Level 2 - Server Failure or Destruction

The next variable is introducing failures in your servers and storage. The equipment may or may not run, but the data is long gone.

The key here is making sure that recovery keys have at least one backup copy that you’re able to use to seed your servers again. This can be a copy on a local laptop or written on some offline media you keep around, but it assumes the primary keys on the servers are now toast.

Examples of this would be a flood, wildfire, or other disaster where you’re able to save a personal device or two but the main lab is left behind.

Level 3 - Total Destruction

The next level assumes your servers are gone and your personal devices are gone. This complicates things quite a bit because we have a few new factors:

  • Storing Keys Offsite - Your backup encryption keys and configuration needs to be saved somewhere safe that also isn’t vulnerable to these disasters.
  • Seeding Access - If you store passwords in the lab, how do you get the most critical ones back out?
  • Two Factor - If your two factor codes are stored on your phone, is there a way for you to get them back out?

Examples of this level would be a fire, tornado, or other GTFO type situation where life and limb are all that matter.

Level 4 - Your Lab is Gone And You Are Gone

Like level 3, but now the added challenge is someone else must do this.

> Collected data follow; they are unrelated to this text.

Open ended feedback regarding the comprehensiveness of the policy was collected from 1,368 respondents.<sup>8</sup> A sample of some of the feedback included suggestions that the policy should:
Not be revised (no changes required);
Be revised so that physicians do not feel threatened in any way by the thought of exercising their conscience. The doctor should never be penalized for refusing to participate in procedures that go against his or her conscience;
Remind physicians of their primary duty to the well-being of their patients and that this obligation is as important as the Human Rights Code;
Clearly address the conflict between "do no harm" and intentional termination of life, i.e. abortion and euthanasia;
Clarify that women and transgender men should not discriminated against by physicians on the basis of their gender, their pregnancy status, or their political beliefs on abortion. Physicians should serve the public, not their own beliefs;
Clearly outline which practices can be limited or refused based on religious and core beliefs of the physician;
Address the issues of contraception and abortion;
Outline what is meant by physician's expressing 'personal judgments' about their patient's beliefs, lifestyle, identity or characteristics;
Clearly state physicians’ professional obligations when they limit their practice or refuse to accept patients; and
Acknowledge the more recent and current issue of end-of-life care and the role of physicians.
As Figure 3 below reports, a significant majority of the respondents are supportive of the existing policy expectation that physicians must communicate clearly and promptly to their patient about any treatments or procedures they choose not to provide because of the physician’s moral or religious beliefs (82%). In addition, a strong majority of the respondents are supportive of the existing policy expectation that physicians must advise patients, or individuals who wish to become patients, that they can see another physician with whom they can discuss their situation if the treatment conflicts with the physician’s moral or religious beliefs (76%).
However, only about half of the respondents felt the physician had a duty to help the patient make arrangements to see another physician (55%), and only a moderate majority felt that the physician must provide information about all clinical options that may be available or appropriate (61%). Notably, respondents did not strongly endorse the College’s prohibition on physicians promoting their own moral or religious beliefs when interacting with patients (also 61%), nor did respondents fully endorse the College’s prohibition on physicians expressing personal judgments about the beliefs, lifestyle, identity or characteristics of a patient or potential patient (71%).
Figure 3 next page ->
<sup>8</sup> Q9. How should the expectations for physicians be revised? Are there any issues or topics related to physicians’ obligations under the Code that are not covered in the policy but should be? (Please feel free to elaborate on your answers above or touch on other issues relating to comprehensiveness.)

This means your documentation needs to be up to scratch to at least give someone a general idea on how to get things out.

Something is Better Than Nothing

One important thing I want to share is that something is better than nothing. I don’t think any person is prepared for a true Level 4 disaster. There are challenges that you won’t understand, complications you can’t account for, and more.

If you get something down on paper and shared, that gives you more footholds should something happen. Even if you aren’t 100% prepared, it might give you a better shot at coming out the other side.

Also, Testing is key. Pretend you need to recover from scratch and make sure your documentation is updated.

My Plan

My plan revolves around two files, a PDF that is written documentation and an encrypted file that contains copies of all the backup configurations. I automate the generation of these two things, and once a week the files get updated and uploaded to a cloud service provider.

I have this largely automated, and I put an example up on GitHub. That system takes the markdown file and builds a PDF based on it. It then bundles the configuration I need, encrypts it, and uploads it to the offsite provider.

If you run that demo, you’ll need to edit a few things in Makefile.

The first will be get-configs, and this should be the step that gets your offsite configuration. If you put it in out/configs, the compress step will bundle it into a ZIP file automatically.

The other will be sync, and this will be how you upload things to the offsite provider. In my case, I use Rclone to do this, but you can omit this step if you just want to upload things manually.

With the PDF and ZIP file that gets output, a person can (hopefully) have the keys and knowledge needed to recover offsite backups for my environment. I send these to a shared folder that is shared with a few close people in case I get locked out. I also print the PDF and put it in the lab in case things need recovery without Internet access.

Further Reading

If you’re interested in learning more, there’s a few posts I like:

  • How My Homelab Became Critical Infrastructure - I wrote this after a close call with a Tornado. It’s a creative solution that has helped me multiple times during minor emergencies.
  • Lawyer. Passport. Locksmith. Gun. - A talk from Deviant Ollam that focuses more on the human side of preparedness, but has a good set of lessons he learned after a friend was arrested and mistreated.
  • Ready.Gov - If you haven’t taken stock of what you and your family need in a disaster (things like food and water), it’s worthing setting up some basic supplies.